● **Task item**
Your answer should be the full data, transcribed exactly, with no pictures in it.

● **Information provided**
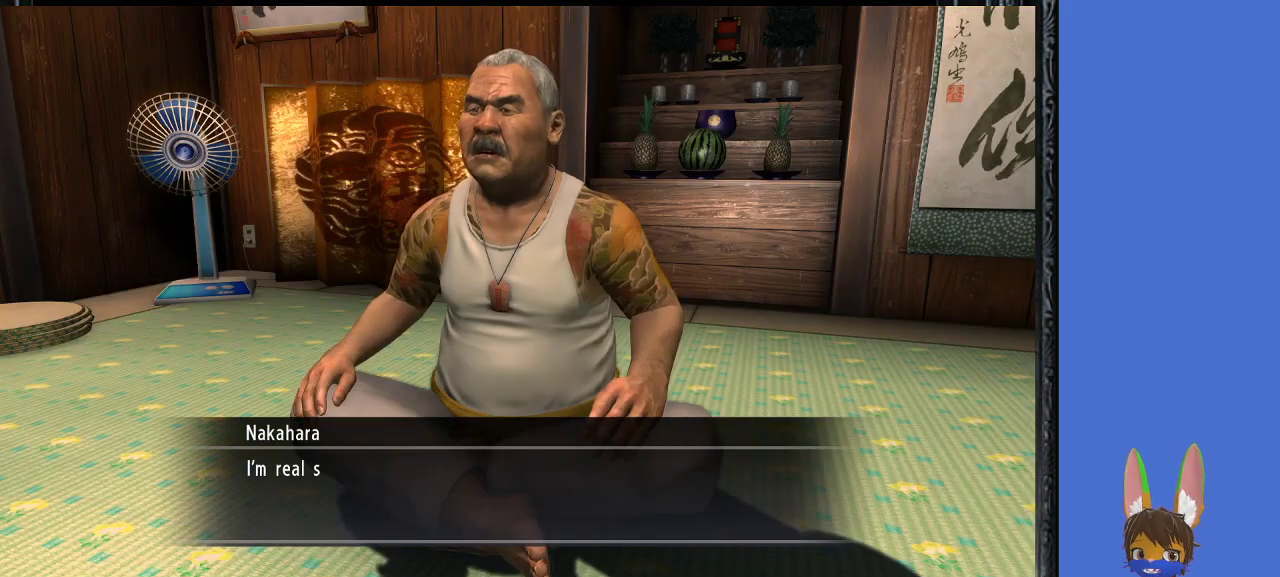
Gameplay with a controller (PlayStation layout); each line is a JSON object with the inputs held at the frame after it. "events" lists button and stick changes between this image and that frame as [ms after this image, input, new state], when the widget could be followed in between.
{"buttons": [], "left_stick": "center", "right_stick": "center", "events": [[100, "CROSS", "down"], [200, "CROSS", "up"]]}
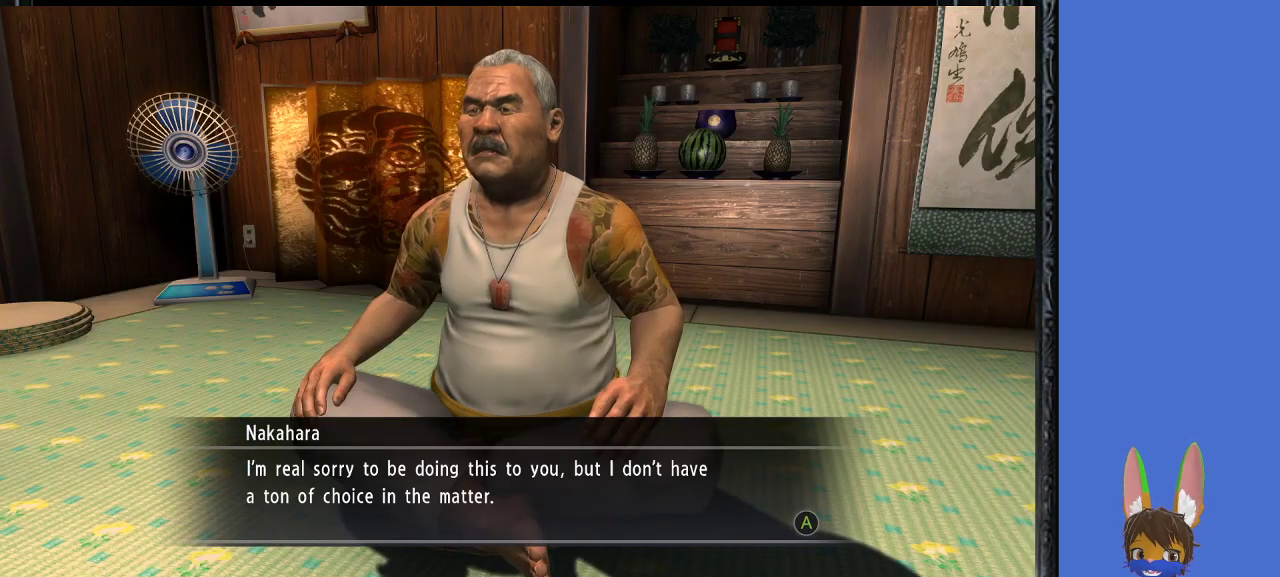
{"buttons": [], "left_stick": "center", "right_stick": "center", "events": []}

● **Exercise response**
Gameplay with a controller (PlayStation layout); each line is a JSON object with the inputs held at the frame after it. "events" lists button and stick changes between this image and that frame as [ms after this image, input, new state], when the widget could be followed in between.
{"buttons": [], "left_stick": "center", "right_stick": "center", "events": [[100, "CROSS", "down"], [200, "CROSS", "up"]]}
{"buttons": [], "left_stick": "center", "right_stick": "center", "events": []}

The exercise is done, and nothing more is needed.